Ichikawa, though he may be best remembered for his ‘60s arthouse masterpieces, was able to go on filmmaking where others perhaps were not precisely because of his forays into the populist with a series of mystery thrillers including several featuring top Japanese detective Kindaichi (who receives brief name check in Noh Mask Murders). Published by Kadokawa, Noh Mask Murders is produced by Haruki Kadokawa towards the end of his populist heyday and features many of the hallmarks of a “Kadokawa” film but Ichikawa also takes the opportunity for a little formal experimentation to supplement what is perhaps a weaker locked room mystery.

Asami (Takaaki Enoki) begins with a voice over as four plot strands occur at the same temporal moment at different spaces across the city. In Shinjuku, a salaryman drops dead on the street, while a young couple enjoy a secret tryst in a secluded forest, a troupe of actors rehearse a noh play, and Asami himself is arrested by an officious policeman who notices him walking around with a dead bird in his hand and accuses him of poaching. As he will later prove, all of these moments are connected either by fate or coincidence but setting in motion a series of events which will eventually claim a few more lives before its sorry conclusion.

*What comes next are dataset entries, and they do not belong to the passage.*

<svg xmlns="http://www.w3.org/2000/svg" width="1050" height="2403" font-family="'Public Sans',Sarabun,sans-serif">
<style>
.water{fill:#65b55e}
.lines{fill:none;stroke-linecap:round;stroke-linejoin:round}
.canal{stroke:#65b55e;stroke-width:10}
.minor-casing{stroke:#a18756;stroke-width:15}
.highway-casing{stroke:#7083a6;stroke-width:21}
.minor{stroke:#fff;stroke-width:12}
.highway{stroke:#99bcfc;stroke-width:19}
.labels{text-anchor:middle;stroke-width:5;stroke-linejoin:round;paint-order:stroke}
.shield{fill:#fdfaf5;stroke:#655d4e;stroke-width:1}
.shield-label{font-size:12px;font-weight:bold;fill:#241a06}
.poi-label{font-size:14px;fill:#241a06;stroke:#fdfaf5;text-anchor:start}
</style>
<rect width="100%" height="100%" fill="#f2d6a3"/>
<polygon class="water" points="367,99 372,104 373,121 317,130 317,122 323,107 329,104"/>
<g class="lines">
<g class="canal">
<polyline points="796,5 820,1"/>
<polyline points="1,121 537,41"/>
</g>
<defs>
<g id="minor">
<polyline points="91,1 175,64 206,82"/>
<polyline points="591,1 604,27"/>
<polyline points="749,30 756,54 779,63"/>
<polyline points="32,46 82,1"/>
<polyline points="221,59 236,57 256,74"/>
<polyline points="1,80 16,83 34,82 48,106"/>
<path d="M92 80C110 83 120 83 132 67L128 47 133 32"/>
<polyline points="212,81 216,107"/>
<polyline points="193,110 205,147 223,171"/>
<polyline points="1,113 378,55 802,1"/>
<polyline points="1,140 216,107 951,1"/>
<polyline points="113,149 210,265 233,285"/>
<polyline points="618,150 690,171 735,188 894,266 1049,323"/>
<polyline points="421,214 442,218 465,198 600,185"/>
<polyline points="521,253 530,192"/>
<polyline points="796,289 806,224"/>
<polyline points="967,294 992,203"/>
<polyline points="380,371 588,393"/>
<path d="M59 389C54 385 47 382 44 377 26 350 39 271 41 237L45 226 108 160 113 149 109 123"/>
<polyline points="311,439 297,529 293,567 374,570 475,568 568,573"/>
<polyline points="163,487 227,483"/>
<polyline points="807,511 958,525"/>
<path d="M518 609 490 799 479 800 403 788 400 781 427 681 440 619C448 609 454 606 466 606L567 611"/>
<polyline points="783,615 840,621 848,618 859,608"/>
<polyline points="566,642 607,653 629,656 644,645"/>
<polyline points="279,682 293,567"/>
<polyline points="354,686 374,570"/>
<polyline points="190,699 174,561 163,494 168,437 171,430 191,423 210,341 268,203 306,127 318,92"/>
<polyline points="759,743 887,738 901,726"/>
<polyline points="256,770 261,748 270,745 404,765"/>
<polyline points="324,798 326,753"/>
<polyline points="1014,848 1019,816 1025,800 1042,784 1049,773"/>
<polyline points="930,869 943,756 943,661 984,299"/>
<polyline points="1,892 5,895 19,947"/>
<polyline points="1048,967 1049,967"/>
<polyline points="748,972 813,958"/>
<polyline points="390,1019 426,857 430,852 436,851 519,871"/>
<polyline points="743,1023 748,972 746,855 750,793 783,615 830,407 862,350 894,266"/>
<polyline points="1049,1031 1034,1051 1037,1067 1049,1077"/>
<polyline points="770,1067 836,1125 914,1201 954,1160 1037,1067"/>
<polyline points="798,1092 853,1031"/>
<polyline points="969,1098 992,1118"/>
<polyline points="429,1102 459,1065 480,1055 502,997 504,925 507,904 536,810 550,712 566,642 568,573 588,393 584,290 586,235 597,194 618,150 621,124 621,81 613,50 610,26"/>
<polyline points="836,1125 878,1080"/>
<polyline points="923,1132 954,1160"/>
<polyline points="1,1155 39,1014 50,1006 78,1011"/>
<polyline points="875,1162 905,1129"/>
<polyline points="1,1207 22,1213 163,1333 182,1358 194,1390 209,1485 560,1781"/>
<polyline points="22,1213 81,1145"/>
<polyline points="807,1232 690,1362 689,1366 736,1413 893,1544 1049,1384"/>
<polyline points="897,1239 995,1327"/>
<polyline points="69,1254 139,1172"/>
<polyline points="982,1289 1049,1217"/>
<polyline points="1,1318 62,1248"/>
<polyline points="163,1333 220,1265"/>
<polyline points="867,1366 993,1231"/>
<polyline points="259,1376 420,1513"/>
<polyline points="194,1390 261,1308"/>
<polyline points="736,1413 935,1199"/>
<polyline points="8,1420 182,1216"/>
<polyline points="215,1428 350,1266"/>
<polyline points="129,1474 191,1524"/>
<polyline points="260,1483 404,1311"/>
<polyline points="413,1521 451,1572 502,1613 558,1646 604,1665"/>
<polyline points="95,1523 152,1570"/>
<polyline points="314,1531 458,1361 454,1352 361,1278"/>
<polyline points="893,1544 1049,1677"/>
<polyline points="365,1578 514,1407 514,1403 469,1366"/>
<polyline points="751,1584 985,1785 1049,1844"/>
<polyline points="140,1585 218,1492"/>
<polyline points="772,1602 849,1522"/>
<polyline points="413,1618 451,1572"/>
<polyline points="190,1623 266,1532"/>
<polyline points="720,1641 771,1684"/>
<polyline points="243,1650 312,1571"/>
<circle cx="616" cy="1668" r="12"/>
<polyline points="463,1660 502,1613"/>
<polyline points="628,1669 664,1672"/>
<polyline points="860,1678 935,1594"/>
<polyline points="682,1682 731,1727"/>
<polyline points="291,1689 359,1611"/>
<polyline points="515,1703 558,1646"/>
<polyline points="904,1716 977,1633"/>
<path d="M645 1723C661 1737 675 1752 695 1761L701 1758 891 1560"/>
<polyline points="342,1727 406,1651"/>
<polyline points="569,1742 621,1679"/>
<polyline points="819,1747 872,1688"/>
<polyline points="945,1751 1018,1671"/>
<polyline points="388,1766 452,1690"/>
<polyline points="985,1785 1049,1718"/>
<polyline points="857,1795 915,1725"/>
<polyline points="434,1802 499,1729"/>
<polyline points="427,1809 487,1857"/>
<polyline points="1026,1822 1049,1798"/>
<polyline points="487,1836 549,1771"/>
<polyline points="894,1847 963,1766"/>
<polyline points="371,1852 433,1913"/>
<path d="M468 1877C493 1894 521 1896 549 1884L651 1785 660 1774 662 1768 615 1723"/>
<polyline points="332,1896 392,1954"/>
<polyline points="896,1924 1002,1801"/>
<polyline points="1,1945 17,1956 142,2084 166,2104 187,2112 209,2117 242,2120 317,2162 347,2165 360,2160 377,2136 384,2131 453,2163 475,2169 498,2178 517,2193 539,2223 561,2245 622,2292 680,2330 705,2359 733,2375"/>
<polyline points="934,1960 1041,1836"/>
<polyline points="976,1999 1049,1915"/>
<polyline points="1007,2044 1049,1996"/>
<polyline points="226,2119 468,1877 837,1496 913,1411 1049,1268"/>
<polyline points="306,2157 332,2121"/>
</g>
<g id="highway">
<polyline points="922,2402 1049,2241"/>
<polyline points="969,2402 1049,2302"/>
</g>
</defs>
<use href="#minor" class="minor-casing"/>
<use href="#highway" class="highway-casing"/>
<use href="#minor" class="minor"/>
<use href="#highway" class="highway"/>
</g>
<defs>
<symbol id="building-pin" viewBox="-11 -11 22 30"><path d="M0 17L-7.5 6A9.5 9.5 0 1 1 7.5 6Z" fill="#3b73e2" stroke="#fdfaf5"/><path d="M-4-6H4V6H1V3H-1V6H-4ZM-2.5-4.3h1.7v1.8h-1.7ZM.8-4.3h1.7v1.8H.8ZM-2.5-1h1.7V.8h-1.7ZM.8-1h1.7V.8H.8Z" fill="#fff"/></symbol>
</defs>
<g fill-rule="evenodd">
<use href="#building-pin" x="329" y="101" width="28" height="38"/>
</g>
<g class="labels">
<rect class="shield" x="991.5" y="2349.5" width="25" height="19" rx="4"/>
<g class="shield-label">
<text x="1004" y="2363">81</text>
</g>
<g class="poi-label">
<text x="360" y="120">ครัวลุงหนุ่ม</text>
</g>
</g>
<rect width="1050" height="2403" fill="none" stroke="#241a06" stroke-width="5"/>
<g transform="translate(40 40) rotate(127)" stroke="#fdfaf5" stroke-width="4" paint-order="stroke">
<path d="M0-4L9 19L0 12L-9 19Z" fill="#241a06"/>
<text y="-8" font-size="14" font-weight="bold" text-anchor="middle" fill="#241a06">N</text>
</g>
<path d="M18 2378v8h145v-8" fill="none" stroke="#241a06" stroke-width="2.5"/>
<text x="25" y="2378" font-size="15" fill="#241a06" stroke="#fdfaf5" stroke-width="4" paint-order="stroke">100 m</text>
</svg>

To begin with Asami, he is a slightly strange and ethereal man from an elite background who has been content to drift aimlessly through life to the consternation of his conservative family which includes a police chief brother. He harbours no particular desire to become a detective and is originally irritated by a family friend’s attempts to foist a job on him but gives in when he learns he will have the opportunity to visit Tenkawa which is where, he’s been told, the mysterious woman who helped him out with the policeman in the opening sequence keeps an inn. Hoping to learn more about her, he agrees to write a book about the history of Noh and then becomes embroiled in a second murder which links back to the Mizugami Noh Family which is currently facing a succession crisis as the grandfather finds himself torn over choosing his heir – he wants to choose his granddaughter Hidemi (Naomi Zaizen) who is the better performer but the troupe has never had a female leader and there are other reasons which push him towards picking his grandson, Kazutaka (Shota Yamaguchi).

As with almost all Japanese mysteries, the solution depends on a secret and the possibilities of blackmail and/or potential scandal. The mechanics of murders themselves (save perhaps the first one) are not particularly difficult to figure out and the identity of the killer almost certainly obvious to those who count themselves mystery fans though there are a few red herrings thrown in including a very “obvious” suspect presented early on who turns out to be entirely incidental.

Ichikawa attempts to reinforce the everything is connected moral of the story through an innovative and deliberately disorientating cross cutting technique which begins in the prologue as Ichikawa allows the conversations between the grandchildren to bleed into those of Asami and his friend as if they were in direct dialogue with each other. He foregrounds a sad story of persistent female subjugation and undue reliance on superstition and tradition which is indirectly to blame for the events which come to pass. Everyone regrets the past, and after a little murder begins to see things more clearly in acknowledging the wickedness of their own actions as well as their own sense of guilt and complicity. Noh is, apparently, like a marriage, a matter of mutual responsibility, fostering understanding between people and so, apparently is murder, and one way or another Asami seems to have found his calling.